KUTIPAN TEKS:
###

Feminisme Liberal lahir pertama kali pada abad 18 dirumuskan oleh Mary wollstonecrat dalam tulisannya A Vindication of the Right of Women (1759-1799) dan abad 19 oleh John Stuart Mill dalam bukunya Subjection of Women dan Harriet Taylor Mills dalam bukunya Enfranchisemen of Women, kemudian pada abad 20 Betty Friedan dalam The Feminis Mistique dan The second Stage. Para feminis liberal mendasarkan pemikirannya berdasarkan konsep liberal dimana pria dan wanita itu memiliki hak dan kesempatan yang sama, pria dan wanita merupakan makhluk yang sama-sama memiliki rasionalitas, yang dimana rasionalitas itu sendiri memiliki dua aspek, yaitu moralitas (decision maker) dan prudensial (pemenuhan kebutuhan sendiri).
Para penganut feminisme liberal yang dipelopori oleh Mary Wollstonecraft berpendapat bahwa perempuan seperti halnya laki-laki mampu untuk mengembangkan kapasitas intelektual dan moralitas mereka. Hal ini berarti bahwa perempuan adalah makhluk yang rasional seperti laki-laki yang juga mempunyai hak untuk ikut serta dalam kehidupan politik, seperti unutk memberikan sumbangan pada perdebatan tentang isu-isu politik, sosial, dan moral, daripada sebagai makhluk terkurung dan tersingkirkan dalam ruang privat di rumah dan keluarga, yang diwakili oleh laki-laki sebagai kepala keluarga. Kaum feminisme liberal tertarik dalam meningkatkan status perempuan di seluruh dunia, meningkatkan partisipasi perempuan dalam kehidupan publik dan mendapatkan akses pada kekuasaan.

###

DAFTAR TUGAS:
**1)** Menurut kutipan tentang feminisme liberal, apa saja dua aspek rasionalitas?
**2)** Salin bagian kutipan tentang feminisme liberal, mulai dari kata "Para penganut feminisme" dan berhenti setelah kata "akses pada kekuasaan.".

###

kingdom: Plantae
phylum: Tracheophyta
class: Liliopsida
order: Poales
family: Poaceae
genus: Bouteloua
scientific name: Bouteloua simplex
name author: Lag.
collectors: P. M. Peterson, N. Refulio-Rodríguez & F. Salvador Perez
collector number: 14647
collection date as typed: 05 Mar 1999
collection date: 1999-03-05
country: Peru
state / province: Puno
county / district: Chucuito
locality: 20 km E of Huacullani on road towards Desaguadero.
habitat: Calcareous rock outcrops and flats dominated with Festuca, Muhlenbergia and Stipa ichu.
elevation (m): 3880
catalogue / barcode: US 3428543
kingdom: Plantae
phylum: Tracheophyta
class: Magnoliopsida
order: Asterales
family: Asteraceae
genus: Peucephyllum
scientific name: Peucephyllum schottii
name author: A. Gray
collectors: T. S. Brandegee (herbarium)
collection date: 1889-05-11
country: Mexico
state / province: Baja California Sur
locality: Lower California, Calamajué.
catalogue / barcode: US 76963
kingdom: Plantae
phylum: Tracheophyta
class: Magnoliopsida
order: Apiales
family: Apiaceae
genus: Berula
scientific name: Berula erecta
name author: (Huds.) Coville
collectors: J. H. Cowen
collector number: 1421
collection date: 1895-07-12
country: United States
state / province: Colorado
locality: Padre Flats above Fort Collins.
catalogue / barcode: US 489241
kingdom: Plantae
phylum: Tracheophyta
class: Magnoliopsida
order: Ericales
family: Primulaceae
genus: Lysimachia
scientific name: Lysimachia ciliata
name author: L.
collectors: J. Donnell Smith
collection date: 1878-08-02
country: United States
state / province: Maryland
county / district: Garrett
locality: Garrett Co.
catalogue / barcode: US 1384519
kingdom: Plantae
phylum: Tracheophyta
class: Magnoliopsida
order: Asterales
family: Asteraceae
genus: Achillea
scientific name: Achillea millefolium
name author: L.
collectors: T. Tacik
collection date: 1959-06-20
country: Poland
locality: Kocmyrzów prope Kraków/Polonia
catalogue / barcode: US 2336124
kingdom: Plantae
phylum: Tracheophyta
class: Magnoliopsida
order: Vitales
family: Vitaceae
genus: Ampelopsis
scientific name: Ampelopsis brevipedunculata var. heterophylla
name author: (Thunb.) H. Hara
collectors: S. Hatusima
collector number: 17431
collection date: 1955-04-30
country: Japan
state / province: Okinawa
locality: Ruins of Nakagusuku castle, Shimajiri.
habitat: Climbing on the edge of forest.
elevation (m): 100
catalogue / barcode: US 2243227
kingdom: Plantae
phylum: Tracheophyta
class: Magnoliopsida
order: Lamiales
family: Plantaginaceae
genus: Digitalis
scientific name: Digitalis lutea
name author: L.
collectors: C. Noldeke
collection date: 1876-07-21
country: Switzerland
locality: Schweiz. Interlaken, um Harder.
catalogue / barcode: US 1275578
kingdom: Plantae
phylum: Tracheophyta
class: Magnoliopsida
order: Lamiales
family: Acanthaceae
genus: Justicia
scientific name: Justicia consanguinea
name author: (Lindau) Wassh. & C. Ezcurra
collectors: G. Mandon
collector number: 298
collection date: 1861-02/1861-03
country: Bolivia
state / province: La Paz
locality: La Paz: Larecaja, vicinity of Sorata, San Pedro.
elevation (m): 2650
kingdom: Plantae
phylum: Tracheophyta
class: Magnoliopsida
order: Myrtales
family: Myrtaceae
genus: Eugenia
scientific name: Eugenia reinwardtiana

###

JAWABAN TUGAS:
**1)** Moralitas (decision maker) dan prudensial (pemenuhan kebutuhan sendiri).

**2)**
Para penganut feminisme liberal yang dipelopori oleh Mary Wollstonecraft berpendapat bahwa perempuan seperti halnya laki-laki mampu untuk mengembangkan kapasitas intelektual dan moralitas mereka. Hal ini berarti bahwa perempuan adalah makhluk yang rasional seperti laki-laki yang juga mempunyai hak untuk ikut serta dalam kehidupan politik, seperti unutk memberikan sumbangan pada perdebatan tentang isu-isu politik, sosial, dan moral, daripada sebagai makhluk terkurung dan tersingkirkan dalam ruang privat di rumah dan keluarga, yang diwakili oleh laki-laki sebagai kepala keluarga. Kaum feminisme liberal tertarik dalam meningkatkan status perempuan di seluruh dunia, meningkatkan partisipasi perempuan dalam kehidupan publik dan mendapatkan akses pada kekuasaan.